If I am driving according to traffic rules on a road and a child suddenly appears in front of the autonomous car, and there is a valley on side road, the car should save me by continuing driving straight and I unfortunately run over the child. His parents are responsible for the accident. If driving on the streets and a child crossing the zebra line the car should avoid the accident even if it is at the cost of drivers life.

What's interesting about Moein's answer is that it was an adult instead of a child, there'd have to be some decision criteria about whether or not they were standing in a pedestrian zone vs. jay walking to determine fault.

But Moein is only one person with this opinion (so far.)

It remains to be seen if MIT's project can come to an agreement about what constitutes moral behavior when it comes to technology like self-driving cars.

A quick recap

It might feel silly to talk through these 3 scenarios in your next team meeting.

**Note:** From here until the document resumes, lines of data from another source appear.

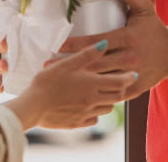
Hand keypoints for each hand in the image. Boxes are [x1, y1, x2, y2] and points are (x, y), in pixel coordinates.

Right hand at [5, 41, 136, 129]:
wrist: (33, 107)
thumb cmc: (48, 82)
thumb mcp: (66, 63)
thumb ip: (86, 54)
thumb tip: (105, 43)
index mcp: (92, 84)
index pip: (120, 82)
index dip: (129, 77)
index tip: (134, 73)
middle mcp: (93, 100)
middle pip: (117, 96)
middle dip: (123, 89)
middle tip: (124, 82)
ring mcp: (86, 113)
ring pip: (107, 108)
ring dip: (110, 100)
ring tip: (105, 92)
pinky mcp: (78, 123)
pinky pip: (94, 119)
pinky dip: (96, 112)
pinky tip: (89, 106)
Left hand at [58, 0, 167, 98]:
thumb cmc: (153, 29)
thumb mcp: (145, 8)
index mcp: (129, 38)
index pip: (97, 42)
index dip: (75, 45)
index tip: (57, 45)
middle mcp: (131, 58)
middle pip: (95, 64)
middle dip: (72, 65)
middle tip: (50, 64)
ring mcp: (133, 75)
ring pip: (102, 81)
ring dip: (81, 80)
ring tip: (59, 79)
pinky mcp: (136, 88)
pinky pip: (112, 93)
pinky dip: (96, 92)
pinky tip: (79, 92)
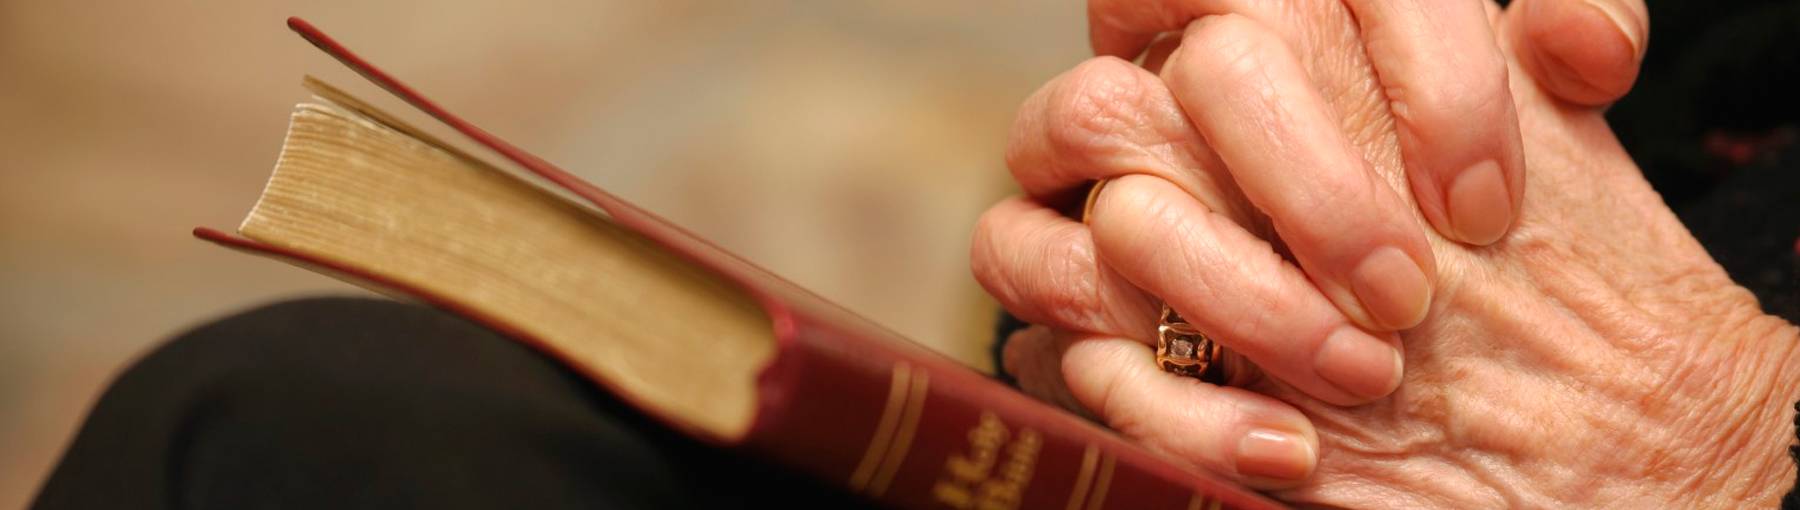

But with technology companies growing at a rapid rate, ethical dilemmas like the one above will only become more prevalent.

As for whether machine learning does more harm than good, I still don't think we're at the point of killer robots yet…

But regardless, it always helps to remember the findings of the Belmont report:

  1. Respect for persons: Always protect someone's autonomy.

  2. Beneficence: The benefits must outweigh the risks.

  3. Justice: Costs and benefits must be distributed equally.

Will these guidelines help you make the right decision? Not necessarily - because ethics are never straightforward.

So I always keep the following in mind: As long as there are ethics-aware engineers, there is always the possibility for ethical machine learning.

And if you eventually decide that machine learning is important to the future of your job, I hope you choose to be one of them.